Stakeholders in the forensic science, legal, and standards community came together to discuss the intersection of these fields in this year’s American National Standards Institute (ANSI) Legal Issues Forum: Forensic Standards and Conformity Assessment. Part of ANSI’s World Standards Week series of events, the forum was held on Thursday, May 19, in Washington, DC with more than 250 people in attendance in-person and online.
The event began with keynote speaker Judge Pamela King, district court judge for Minnesota’s 3rd Judicial District. Judge King, a fellow at the American Academy of Forensic Science and highly-regarded national advisor on the importance of rigorous forensic standards in the pursuit of justice, spoke to the relationship between evidentiary rules and forensic science, highlighting how standards have been impacting forensic science disciplines in increasingly new and positive ways. Forensic science used in a legal setting brings with it many risks – the stakes are high and the impact on families and communities is immense, so it’s important to do everything possible to assure that results are reliable and replicable. That’s where consensus-based standards come in, King said.

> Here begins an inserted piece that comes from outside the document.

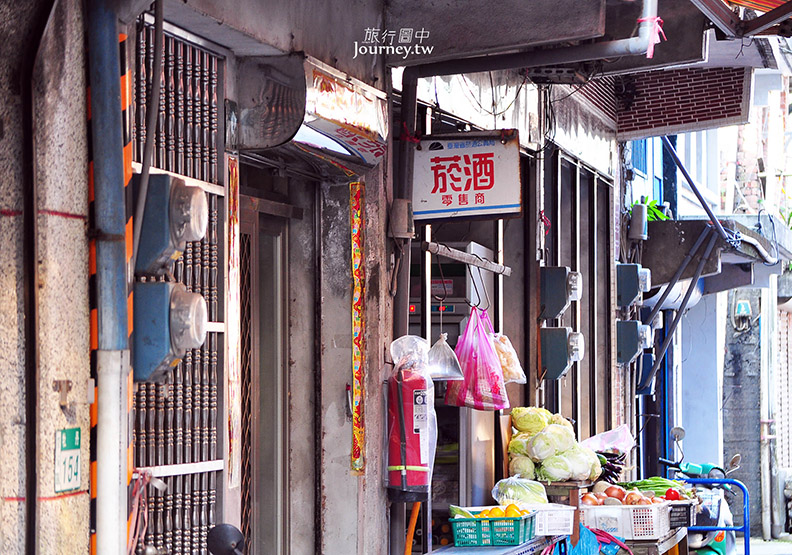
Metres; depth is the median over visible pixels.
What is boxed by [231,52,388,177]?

Following the keynote address, the first distinguished panel was convened by moderator Dr. Mary McKiel, ANSI Board vice chair and standards consultant with the American Academy of Forensic Sciences – Academy Standards Board, which addressed how performance can be assessed against forensic standards from the lab perspective. Panelists Linda Jackson, director of the Virginia Department of Forensic Sciences, provided an illuminating history of the evolution of forensic science, standards and accreditation efforts; Scott Oulton, associate deputy assistant administrator of the Drug Enforcement Administration (DEA) Office of Forensic Sciences, spoke to federal involvement with standards-setting in the forensic space; Brad Putnam, senior director of accreditation, forensics for the ANSI National Accreditation Board (ANAB), offered perspectives from a crime detection laboratory, including how methods have improved over the years to assure accuracy and reliability; and Peter Stout, president and CEO of the Houston Forensic Science Center, emphasized the importance of pursuing accreditation in forensics, while also viewing accreditation as a minimum standard for best practices.
The program’s second distinguished panel took the stage to discuss the role of forensic standards in the administration of justice, the forensic standards currently used in the courtroom, and the profound impact these standards (and the evidence to which they apply) can have on the outcome of cases in our judicial system. Pamela Sale, vice president, forensics at ANAB served as moderator. Panelists Sarah Chu, senior advisor on forensic science policy for the Innocence Project, advocated that criminal legal and forensic standards align with the ANSI Essential Requirements; Ted Hunt, special counsel – Science and Technology Branch for the Federal Bureau of Investigation (FBI), addressed the challenge of developing forensic standards that can accommodate everyone; Terri Rosenblatt, chief of the Post-Conviction Justice Unit for the Manhattan District Attorney’s Office, encouraged diverse representation of stakeholders in standards committees, including individuals affected by the use of forensics; and Raymond Valerio, assistant district attorney and director of forensic sciences for the Office of the Queens County District Attorney, highlighted the importance of forensic standards in producing reliable evidence in criminal trials.
At the event’s conclusion, Gail Matthews, ANSI associate general counsel, provided brief closing remarks stating that while forensic standards have come a long way, there is still plenty of work to be done. She thanked the panelists for the spirited and enlightening discussion of these important issues.